Copy out, from the entries below, each line holding the string "استانبول".

Records for the exercise:
╭──
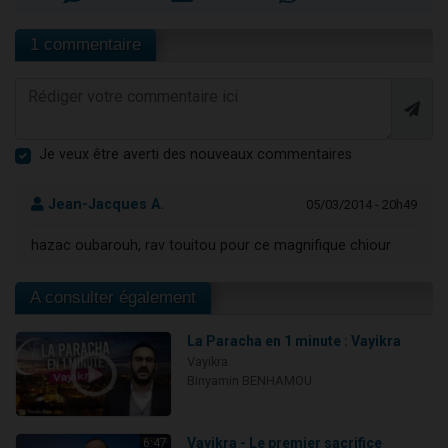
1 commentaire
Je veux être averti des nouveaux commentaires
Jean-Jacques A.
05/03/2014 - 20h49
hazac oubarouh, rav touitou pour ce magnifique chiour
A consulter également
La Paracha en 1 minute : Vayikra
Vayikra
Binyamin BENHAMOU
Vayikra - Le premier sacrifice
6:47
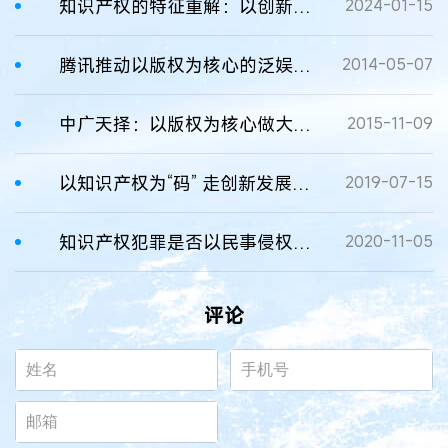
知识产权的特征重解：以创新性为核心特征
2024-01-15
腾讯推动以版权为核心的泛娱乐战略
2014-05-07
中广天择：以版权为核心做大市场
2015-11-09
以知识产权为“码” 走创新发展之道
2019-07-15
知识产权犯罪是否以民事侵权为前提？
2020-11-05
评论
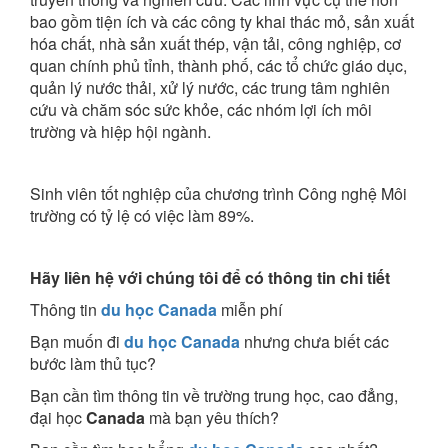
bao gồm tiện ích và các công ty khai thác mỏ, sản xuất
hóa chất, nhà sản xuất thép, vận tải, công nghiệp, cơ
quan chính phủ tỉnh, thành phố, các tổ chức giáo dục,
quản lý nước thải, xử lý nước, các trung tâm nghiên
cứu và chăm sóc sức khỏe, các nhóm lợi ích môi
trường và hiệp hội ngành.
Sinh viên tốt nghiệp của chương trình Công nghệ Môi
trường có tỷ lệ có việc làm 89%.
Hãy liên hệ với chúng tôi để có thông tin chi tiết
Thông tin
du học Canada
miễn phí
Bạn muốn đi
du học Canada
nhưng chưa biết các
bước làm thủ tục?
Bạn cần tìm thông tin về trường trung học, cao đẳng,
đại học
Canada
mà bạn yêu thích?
╰──
╭──
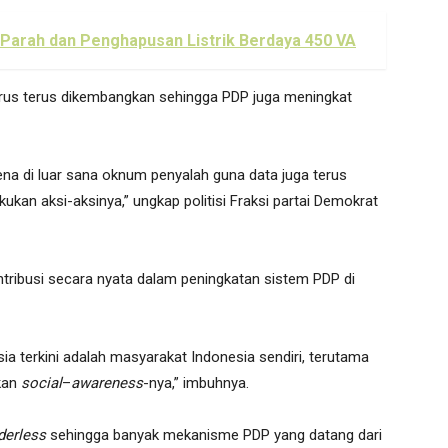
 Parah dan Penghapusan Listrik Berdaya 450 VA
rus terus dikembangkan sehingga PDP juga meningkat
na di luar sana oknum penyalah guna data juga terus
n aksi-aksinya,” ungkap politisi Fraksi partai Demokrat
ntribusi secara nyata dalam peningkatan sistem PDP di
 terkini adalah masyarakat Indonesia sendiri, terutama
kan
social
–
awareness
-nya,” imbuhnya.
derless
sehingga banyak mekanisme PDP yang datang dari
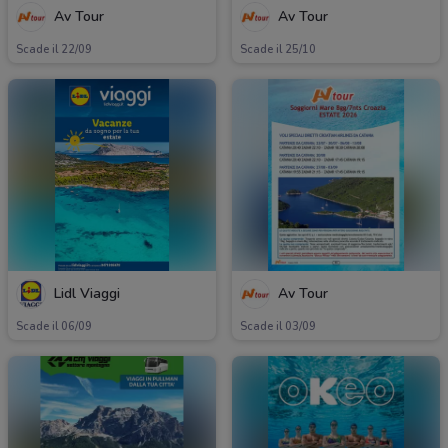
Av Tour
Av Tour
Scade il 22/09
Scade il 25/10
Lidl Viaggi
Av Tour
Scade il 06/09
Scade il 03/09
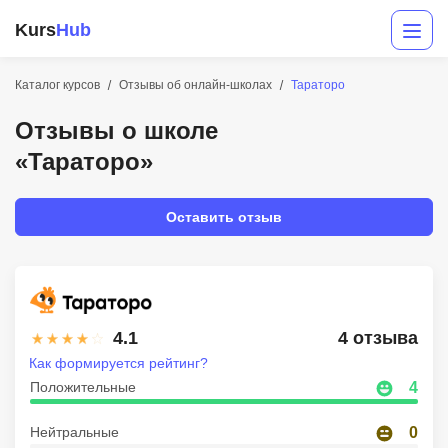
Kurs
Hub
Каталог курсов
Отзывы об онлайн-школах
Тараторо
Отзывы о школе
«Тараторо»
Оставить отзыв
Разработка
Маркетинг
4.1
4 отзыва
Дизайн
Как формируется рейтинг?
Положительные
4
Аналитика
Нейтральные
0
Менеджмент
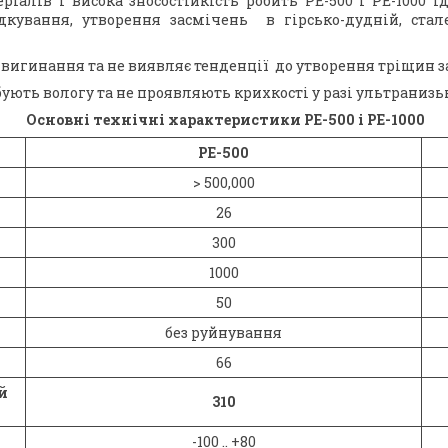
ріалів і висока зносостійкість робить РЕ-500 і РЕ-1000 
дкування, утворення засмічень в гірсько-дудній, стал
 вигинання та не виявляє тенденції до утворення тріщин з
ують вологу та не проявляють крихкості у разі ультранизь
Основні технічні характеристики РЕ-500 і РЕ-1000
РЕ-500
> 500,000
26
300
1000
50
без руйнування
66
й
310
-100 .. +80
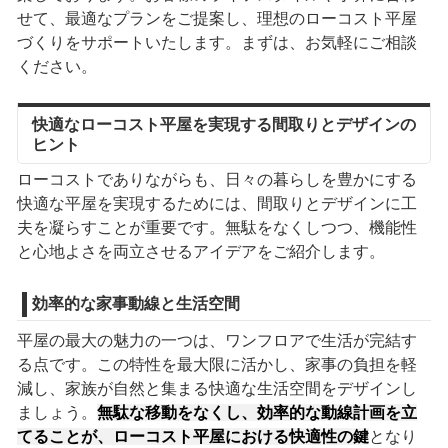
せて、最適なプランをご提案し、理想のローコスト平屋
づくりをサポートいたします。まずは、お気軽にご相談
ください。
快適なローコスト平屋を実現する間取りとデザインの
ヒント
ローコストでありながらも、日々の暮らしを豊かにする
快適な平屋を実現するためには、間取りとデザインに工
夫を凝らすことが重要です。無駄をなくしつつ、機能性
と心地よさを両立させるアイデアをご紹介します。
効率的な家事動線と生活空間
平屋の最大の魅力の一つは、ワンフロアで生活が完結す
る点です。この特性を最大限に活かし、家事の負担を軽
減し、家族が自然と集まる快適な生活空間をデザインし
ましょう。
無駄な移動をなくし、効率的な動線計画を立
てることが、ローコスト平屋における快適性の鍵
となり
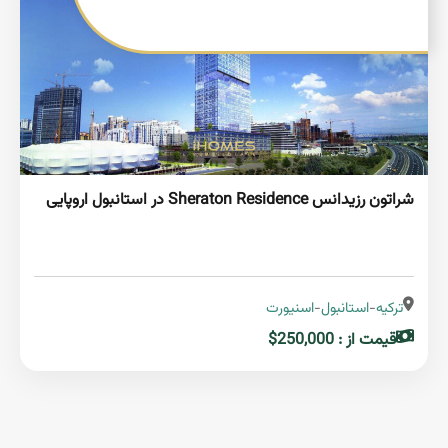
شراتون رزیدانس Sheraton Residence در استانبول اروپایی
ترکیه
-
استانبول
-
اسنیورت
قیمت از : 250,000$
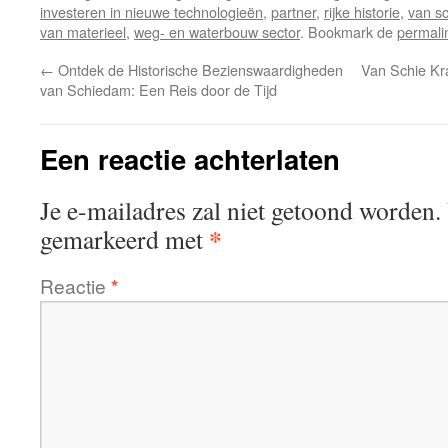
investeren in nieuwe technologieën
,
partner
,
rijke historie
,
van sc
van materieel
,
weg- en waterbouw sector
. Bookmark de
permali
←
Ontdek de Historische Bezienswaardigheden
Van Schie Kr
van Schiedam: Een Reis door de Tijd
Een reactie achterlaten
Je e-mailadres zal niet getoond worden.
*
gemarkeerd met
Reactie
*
╰──
╭──
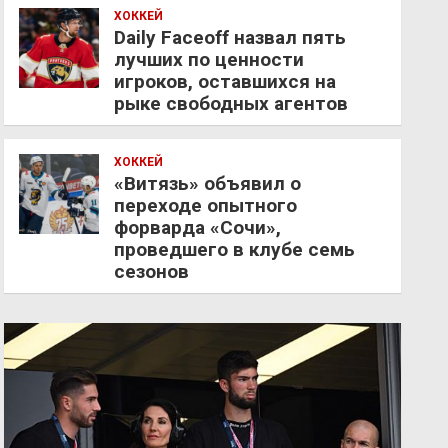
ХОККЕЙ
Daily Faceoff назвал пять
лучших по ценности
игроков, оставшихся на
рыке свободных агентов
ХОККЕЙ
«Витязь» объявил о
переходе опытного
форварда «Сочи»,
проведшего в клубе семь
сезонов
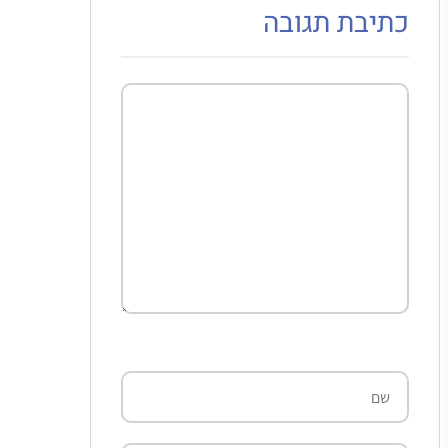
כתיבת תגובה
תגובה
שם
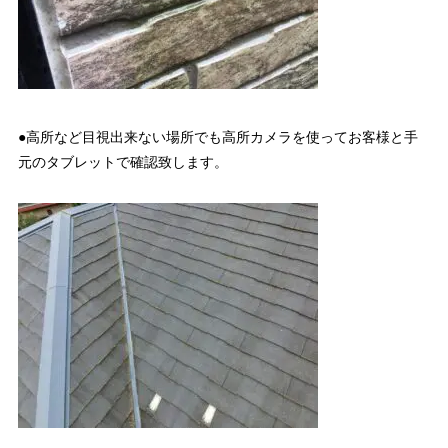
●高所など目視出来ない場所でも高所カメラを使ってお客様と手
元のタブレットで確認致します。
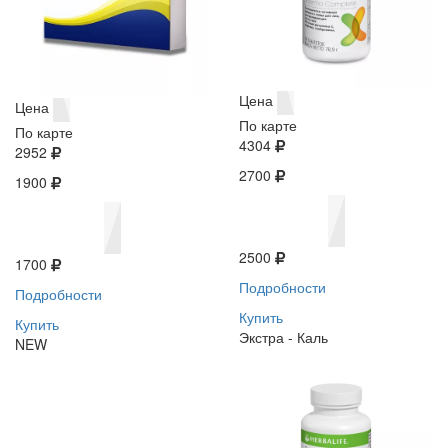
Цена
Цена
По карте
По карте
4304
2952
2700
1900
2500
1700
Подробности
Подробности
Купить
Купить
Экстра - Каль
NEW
╰──
Answer to the problem:
شراتون رزیدانس Sheraton Residence در استانبول اروپایی
استانبول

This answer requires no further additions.